**Materials provided:**
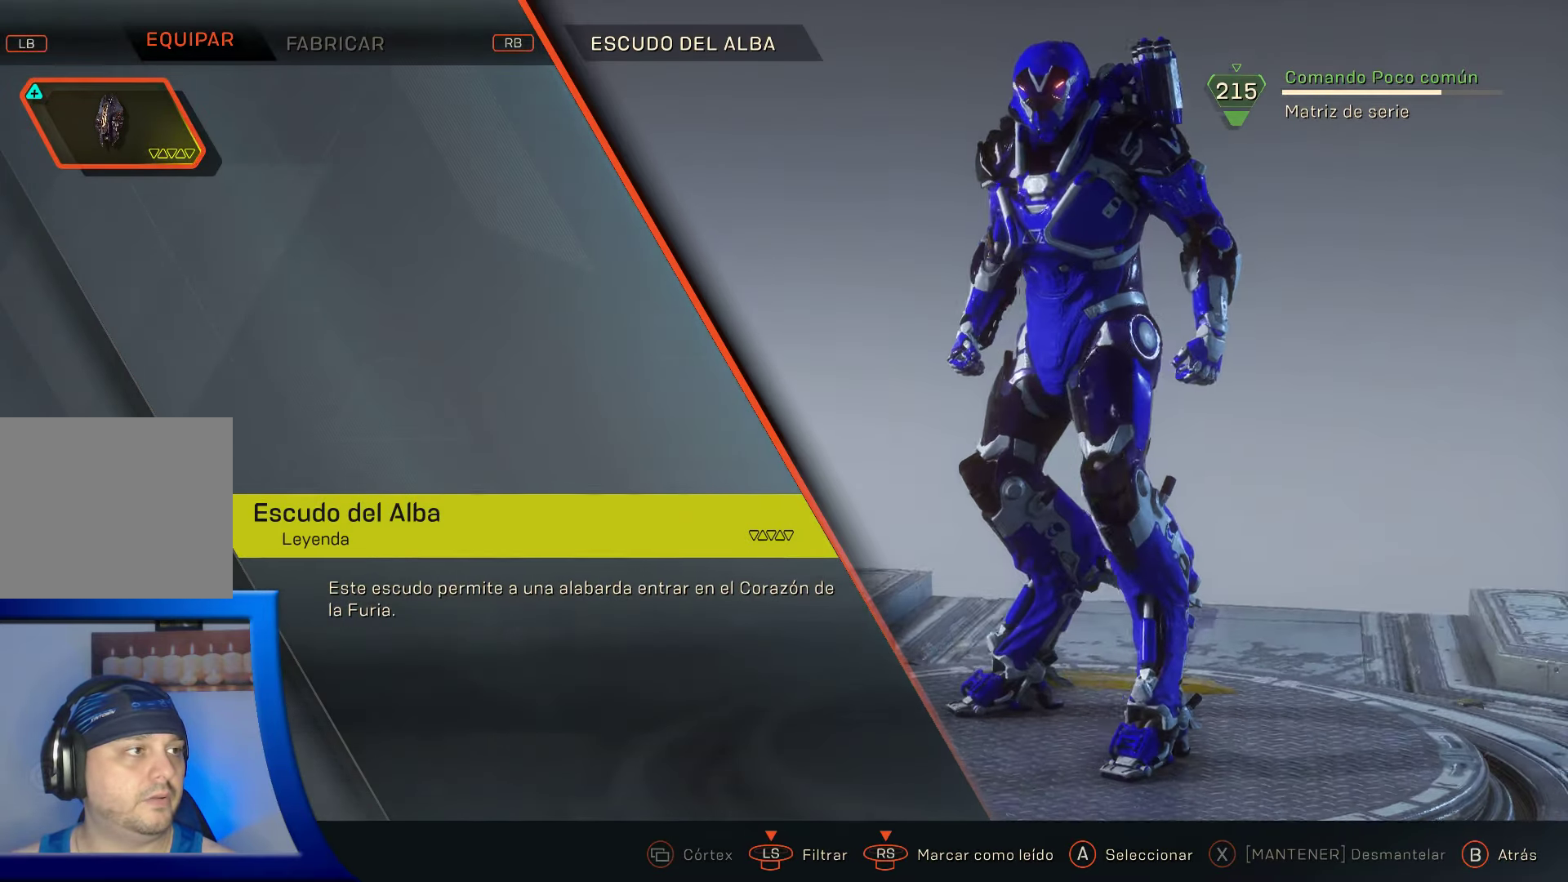
{"buttons": [], "left_stick": "center", "right_stick": "up-left", "events": [[17, "right_stick", "up-left"]]}
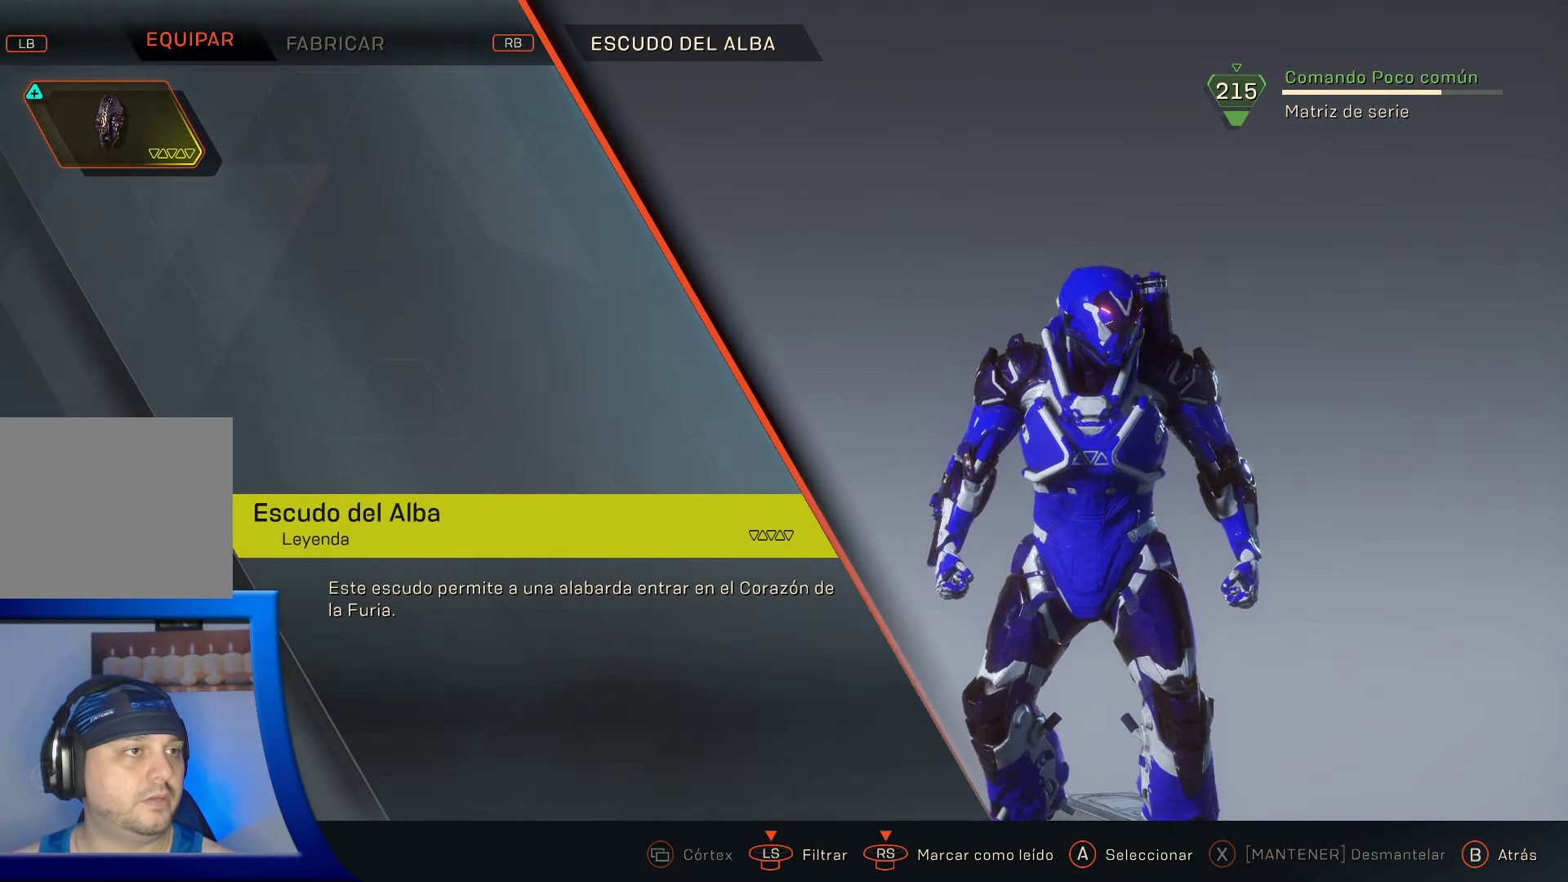
{"buttons": [], "left_stick": "center", "right_stick": "left", "events": [[34, "right_stick", "left"]]}
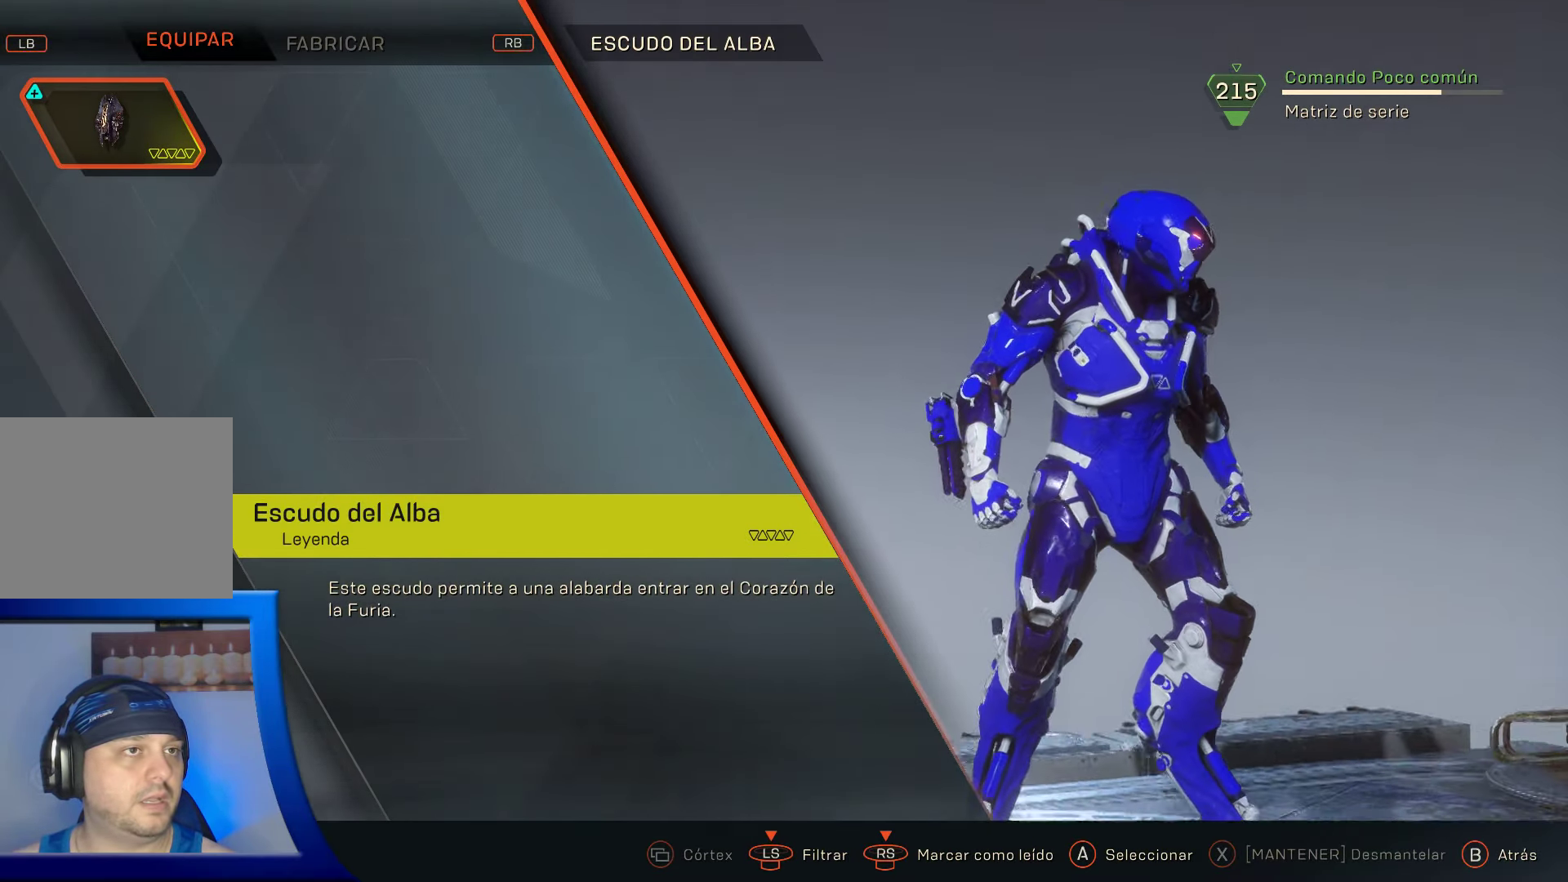
{"buttons": [], "left_stick": "center", "right_stick": "left", "events": []}
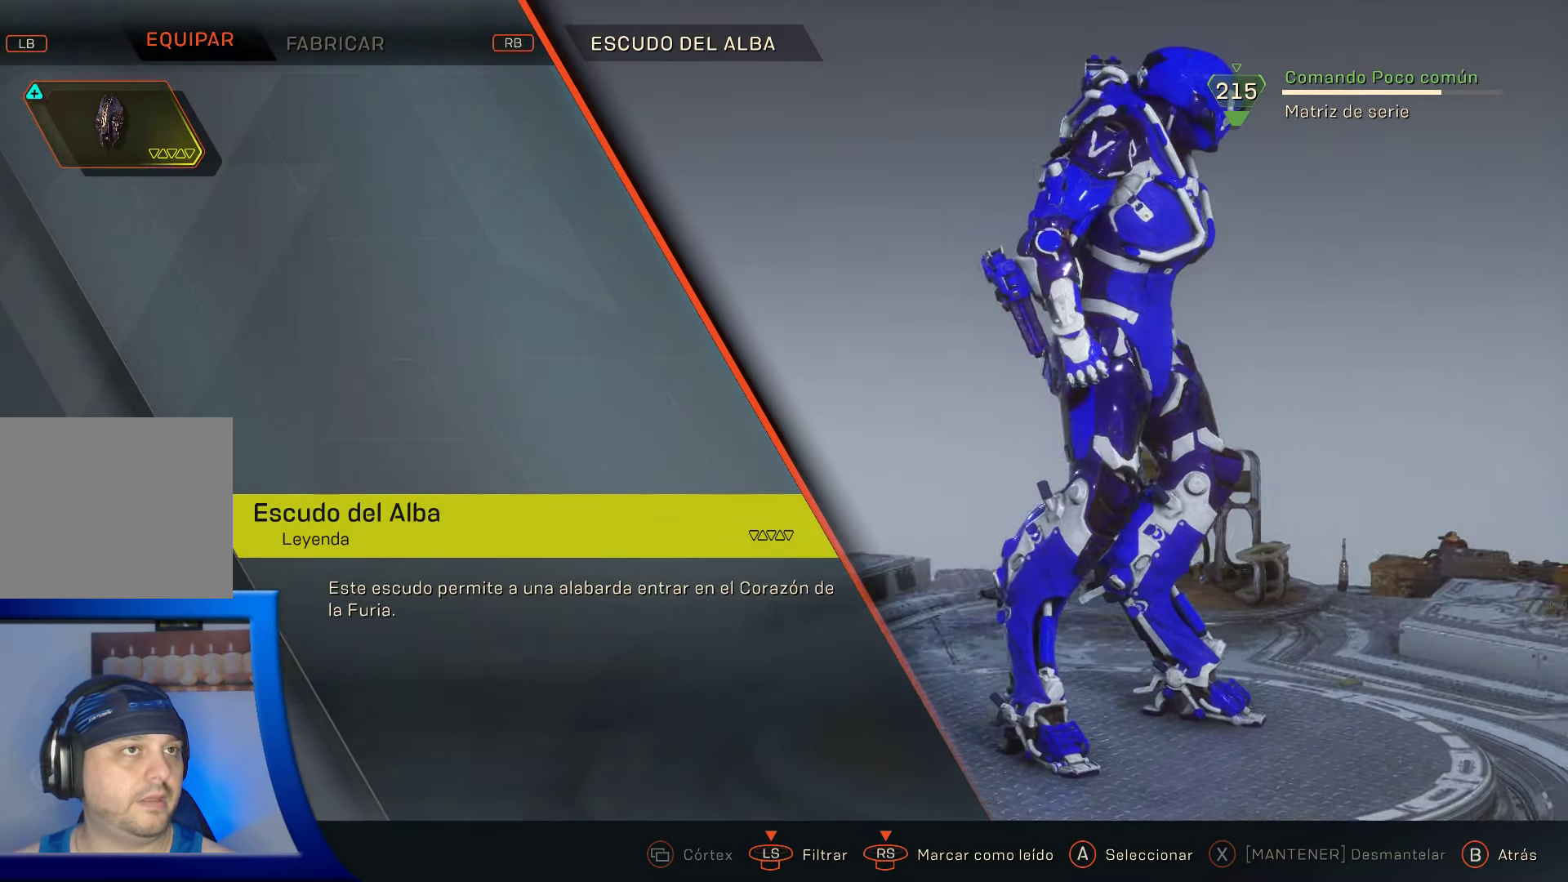
{"buttons": [], "left_stick": "center", "right_stick": "left", "events": []}
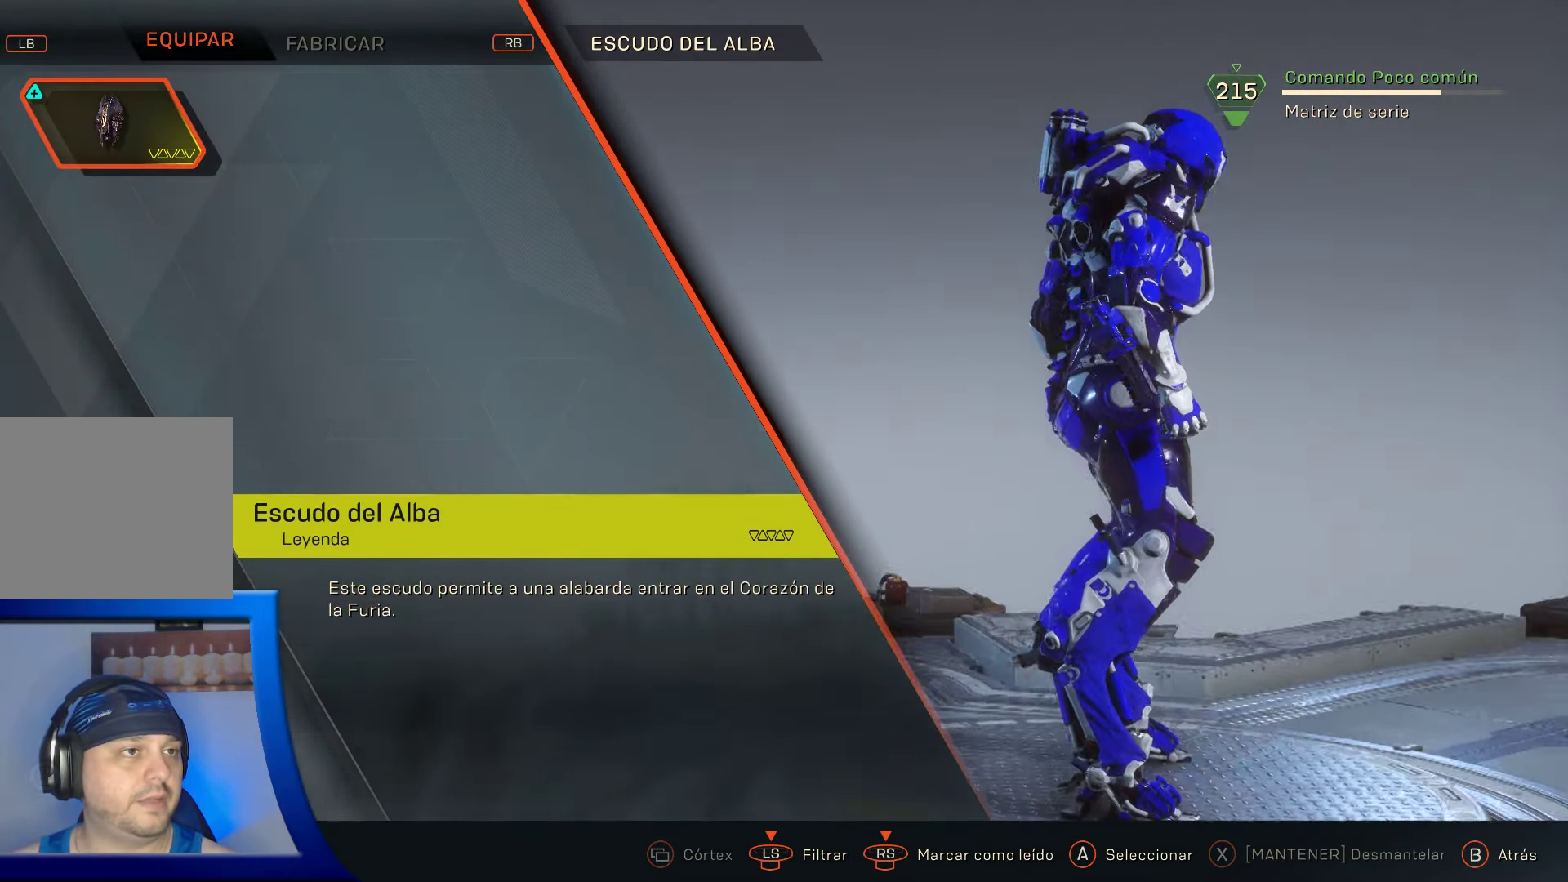
{"buttons": [], "left_stick": "center", "right_stick": "center", "events": [[300, "right_stick", "up-left"], [400, "right_stick", "center"]]}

**Problem to solve:** Repeat every record above exactly, except the pictures.

**Solution to this problem:**
{"buttons": [], "left_stick": "center", "right_stick": "up-left", "events": [[17, "right_stick", "up-left"]]}
{"buttons": [], "left_stick": "center", "right_stick": "left", "events": [[34, "right_stick", "left"]]}
{"buttons": [], "left_stick": "center", "right_stick": "left", "events": []}
{"buttons": [], "left_stick": "center", "right_stick": "left", "events": []}
{"buttons": [], "left_stick": "center", "right_stick": "center", "events": [[300, "right_stick", "up-left"], [400, "right_stick", "center"]]}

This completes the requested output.